Thanksgiving is a national holiday associated with fall, family, football, and the beginning of the holiday season. But perhaps the most notable thing about Thanksgiving versus other holidays is the food. More than any other holiday–save some New Year’s traditions, for which families are expected to have good luck meals–Thanksgiving has a set menu for almost all of America. You know it: mashed potatoes, cranberry sauce, stuffing, gravy, and most importantly, turkey. Have you ever asked yourself how that came to be, or whether it is really what the pilgrims, who are credited with having created the holiday, had in the supposed 17th Century celebration?
According to historians, those who landed on Plymouth Rock did not arrive with the traditions to which we now subscribe. Of course, it’s not difficult to believe that they were indeed thankful for having been rescued, having found the “new world” they were searching for, and for the food provided by the natives, after having traveled for so long. Nevertheless, there is little evidence to believe that cranberry sauce was a part of the meal, or even explicit mentions of turkey, for that matter; but one would be hard pressed to find American households who do not uphold at least some of the tradition, or who have done so, without question, in the past.
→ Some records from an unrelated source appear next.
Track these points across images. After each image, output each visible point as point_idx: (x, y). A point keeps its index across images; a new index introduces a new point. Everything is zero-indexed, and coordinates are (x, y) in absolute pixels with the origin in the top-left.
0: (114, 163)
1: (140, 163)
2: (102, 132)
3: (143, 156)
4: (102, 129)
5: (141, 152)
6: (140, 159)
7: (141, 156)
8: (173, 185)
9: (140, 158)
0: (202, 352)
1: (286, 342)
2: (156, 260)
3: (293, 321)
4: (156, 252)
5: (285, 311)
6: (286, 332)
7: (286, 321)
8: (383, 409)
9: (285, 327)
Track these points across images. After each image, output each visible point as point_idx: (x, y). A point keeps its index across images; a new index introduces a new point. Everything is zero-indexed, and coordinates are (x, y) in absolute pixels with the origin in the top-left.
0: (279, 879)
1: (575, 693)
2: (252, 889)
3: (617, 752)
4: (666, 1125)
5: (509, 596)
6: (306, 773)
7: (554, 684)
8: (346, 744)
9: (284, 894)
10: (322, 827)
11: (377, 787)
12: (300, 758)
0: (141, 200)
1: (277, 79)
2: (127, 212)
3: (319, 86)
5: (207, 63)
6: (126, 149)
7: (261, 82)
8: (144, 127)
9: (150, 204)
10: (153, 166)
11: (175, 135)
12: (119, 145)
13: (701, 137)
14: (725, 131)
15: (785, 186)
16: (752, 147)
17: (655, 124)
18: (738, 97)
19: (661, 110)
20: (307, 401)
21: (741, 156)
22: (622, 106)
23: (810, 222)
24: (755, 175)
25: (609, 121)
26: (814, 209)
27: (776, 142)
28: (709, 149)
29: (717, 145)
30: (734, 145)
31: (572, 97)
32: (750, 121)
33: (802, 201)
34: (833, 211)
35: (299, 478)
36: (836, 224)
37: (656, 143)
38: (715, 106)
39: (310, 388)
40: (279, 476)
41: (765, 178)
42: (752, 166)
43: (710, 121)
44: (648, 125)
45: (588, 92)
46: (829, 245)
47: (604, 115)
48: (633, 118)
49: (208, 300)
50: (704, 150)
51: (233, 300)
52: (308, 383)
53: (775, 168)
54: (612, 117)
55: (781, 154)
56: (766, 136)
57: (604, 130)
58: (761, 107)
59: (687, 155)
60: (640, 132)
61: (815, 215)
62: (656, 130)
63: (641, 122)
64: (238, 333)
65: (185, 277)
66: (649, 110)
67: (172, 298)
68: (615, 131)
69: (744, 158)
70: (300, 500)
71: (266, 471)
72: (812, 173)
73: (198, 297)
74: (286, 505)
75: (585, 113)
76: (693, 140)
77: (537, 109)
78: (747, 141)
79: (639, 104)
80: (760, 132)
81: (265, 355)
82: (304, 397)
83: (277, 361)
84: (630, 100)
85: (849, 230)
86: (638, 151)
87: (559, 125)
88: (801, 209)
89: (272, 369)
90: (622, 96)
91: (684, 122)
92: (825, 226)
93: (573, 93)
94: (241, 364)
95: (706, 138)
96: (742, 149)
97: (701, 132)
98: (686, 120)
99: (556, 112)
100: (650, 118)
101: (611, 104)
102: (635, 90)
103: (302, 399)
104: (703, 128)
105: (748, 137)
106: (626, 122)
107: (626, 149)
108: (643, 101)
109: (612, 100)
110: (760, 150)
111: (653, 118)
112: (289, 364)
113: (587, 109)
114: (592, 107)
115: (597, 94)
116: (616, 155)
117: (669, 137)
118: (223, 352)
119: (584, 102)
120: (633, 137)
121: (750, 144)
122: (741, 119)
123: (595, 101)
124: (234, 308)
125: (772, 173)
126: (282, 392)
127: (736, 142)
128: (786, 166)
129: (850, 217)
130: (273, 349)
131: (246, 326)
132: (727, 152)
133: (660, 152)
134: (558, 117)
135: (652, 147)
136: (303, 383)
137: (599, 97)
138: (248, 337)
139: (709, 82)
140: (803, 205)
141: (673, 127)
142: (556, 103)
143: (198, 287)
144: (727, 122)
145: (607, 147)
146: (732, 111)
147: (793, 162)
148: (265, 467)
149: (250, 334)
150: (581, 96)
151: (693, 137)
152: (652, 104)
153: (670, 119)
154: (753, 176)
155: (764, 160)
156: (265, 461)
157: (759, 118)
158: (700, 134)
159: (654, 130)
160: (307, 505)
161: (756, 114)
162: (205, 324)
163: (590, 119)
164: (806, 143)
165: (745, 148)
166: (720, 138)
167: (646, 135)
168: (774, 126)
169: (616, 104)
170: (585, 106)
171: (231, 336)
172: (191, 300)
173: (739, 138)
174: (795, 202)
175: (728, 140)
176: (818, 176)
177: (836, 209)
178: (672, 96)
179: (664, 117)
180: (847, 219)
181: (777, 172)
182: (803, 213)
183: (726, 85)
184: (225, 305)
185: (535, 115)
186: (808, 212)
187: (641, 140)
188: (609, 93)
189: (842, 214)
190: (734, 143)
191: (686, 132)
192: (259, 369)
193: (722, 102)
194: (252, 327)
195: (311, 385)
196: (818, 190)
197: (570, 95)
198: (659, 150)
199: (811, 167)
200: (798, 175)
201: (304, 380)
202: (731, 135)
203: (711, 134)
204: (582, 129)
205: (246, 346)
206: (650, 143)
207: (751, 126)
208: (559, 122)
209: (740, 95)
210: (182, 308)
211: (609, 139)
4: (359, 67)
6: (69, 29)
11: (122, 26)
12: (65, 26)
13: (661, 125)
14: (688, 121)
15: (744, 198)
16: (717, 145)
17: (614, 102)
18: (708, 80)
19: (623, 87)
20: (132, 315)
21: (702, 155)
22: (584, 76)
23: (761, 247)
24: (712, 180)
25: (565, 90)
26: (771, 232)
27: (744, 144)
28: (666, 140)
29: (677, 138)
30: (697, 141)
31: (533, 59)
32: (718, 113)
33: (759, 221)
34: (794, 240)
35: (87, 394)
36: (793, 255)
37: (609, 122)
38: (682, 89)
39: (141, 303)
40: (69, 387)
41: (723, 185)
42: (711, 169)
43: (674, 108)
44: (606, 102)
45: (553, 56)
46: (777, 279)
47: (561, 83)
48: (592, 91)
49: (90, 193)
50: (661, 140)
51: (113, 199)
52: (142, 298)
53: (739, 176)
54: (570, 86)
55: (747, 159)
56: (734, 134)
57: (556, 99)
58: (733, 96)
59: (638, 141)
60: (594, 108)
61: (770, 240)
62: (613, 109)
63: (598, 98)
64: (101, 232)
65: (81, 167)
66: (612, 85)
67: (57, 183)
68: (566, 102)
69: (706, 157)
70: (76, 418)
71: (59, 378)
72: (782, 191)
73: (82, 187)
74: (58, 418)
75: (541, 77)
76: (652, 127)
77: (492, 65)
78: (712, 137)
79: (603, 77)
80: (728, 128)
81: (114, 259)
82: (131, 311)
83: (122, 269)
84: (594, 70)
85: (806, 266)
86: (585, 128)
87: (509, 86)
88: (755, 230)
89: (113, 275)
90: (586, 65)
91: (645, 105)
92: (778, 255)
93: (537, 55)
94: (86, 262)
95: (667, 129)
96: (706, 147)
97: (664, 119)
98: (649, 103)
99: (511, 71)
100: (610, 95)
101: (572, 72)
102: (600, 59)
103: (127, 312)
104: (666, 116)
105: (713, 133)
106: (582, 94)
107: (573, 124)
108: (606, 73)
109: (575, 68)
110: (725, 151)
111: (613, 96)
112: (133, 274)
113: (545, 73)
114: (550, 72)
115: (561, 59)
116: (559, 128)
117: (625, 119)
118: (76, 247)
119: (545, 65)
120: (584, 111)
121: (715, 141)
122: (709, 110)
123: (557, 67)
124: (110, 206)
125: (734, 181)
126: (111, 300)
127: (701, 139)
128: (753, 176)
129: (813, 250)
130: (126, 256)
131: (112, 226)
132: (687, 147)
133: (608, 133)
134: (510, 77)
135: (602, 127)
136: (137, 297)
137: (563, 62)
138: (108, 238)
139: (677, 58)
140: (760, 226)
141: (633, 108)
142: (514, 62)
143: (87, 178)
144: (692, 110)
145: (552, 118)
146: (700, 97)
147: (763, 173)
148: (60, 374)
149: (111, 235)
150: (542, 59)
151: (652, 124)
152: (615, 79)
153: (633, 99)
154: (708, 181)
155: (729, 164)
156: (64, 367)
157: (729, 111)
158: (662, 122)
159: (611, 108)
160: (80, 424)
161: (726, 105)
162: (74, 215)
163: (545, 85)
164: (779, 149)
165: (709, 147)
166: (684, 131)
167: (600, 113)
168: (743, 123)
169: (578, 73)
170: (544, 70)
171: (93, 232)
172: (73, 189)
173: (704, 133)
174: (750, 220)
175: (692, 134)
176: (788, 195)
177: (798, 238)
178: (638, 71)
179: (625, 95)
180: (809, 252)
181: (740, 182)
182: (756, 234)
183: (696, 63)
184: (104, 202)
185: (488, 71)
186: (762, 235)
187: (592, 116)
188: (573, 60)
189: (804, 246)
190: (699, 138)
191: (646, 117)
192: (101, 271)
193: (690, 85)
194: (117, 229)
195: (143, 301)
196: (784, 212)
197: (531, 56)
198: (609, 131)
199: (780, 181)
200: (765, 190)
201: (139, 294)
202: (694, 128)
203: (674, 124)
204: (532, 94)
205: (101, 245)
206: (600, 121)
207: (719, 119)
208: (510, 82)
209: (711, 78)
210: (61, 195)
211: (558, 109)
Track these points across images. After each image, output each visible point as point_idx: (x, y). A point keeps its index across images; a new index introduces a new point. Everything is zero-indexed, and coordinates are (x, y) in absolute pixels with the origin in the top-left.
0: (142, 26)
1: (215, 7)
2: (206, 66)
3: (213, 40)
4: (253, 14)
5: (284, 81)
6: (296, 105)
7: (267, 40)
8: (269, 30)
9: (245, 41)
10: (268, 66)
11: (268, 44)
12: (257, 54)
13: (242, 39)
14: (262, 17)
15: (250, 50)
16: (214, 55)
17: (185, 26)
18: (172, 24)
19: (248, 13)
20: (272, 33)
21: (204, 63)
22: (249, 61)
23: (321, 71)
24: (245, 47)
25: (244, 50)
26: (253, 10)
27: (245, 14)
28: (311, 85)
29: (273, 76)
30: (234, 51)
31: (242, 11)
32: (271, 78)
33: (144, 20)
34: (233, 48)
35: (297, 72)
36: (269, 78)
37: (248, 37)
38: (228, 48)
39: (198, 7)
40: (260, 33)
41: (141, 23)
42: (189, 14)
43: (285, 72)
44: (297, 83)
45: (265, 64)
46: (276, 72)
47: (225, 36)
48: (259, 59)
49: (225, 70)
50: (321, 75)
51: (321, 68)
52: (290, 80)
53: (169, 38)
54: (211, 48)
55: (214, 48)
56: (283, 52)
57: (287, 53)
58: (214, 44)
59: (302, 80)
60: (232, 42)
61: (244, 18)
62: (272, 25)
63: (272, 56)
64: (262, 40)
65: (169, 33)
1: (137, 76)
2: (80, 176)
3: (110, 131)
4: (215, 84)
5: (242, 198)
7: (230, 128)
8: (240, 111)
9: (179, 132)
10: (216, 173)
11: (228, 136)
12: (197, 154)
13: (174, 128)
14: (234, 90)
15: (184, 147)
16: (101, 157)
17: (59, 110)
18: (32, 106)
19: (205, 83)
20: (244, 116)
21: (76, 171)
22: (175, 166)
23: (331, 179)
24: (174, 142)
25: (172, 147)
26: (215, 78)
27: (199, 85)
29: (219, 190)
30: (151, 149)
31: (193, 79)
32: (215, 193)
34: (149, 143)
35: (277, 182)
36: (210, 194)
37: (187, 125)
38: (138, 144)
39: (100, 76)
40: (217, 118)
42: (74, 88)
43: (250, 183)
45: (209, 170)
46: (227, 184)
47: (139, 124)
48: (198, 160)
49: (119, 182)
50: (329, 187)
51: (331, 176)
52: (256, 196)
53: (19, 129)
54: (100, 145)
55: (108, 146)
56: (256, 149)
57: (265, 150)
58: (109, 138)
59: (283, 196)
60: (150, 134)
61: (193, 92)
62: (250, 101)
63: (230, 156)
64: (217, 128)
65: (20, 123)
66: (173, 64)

It wasn’t until 1863 that Thanksgiving became a national holiday. Prior to that, it was merely a practice in New England, carried out during harvest time; even then, each state scheduled its own day for the celebration, as opposed to the last Thursday in November being recognized by the country. That is, until a woman by the name of Sarah Josepha Hale petitioned to have it become a federal holiday. For 17 years, Hale wrote to U.S. Presidents with no luck, until President Lincoln responded to her request, seeing it as opportunity to unite the nation, following The Civil War.
But why turkey? According to Slate magazine, it may have been Charles Dickens who started the phenomenon. In his book, A Christmas Carol, which was highly popular in America at the time, Dickens wrote about a menu of turkey and stuffing, amongst other things. Another contributing factor to the turkey’s popularity is the nod from heads of state, like President Alexander Hamilton, who proclaimed that “No citizen of the United States should refrain from turkey on Thanksgiving Day,” and the rest is history.
Today, the ideal meal is perpetuated by food companies and grocery stores, which now provide turkey and fixings all packaged together, sometimes already cooked. What this tradition shows is how effective PR can be in shaping ideas and behaviors. Perhaps, not everyone’s Thanksgiving meal looks the same today, but there is no contention about what is considered the standard. Over time, the work of these few individuals have ultimately created a phenomenon, a long-standing tradition for over a century, now, and likely for centuries to come.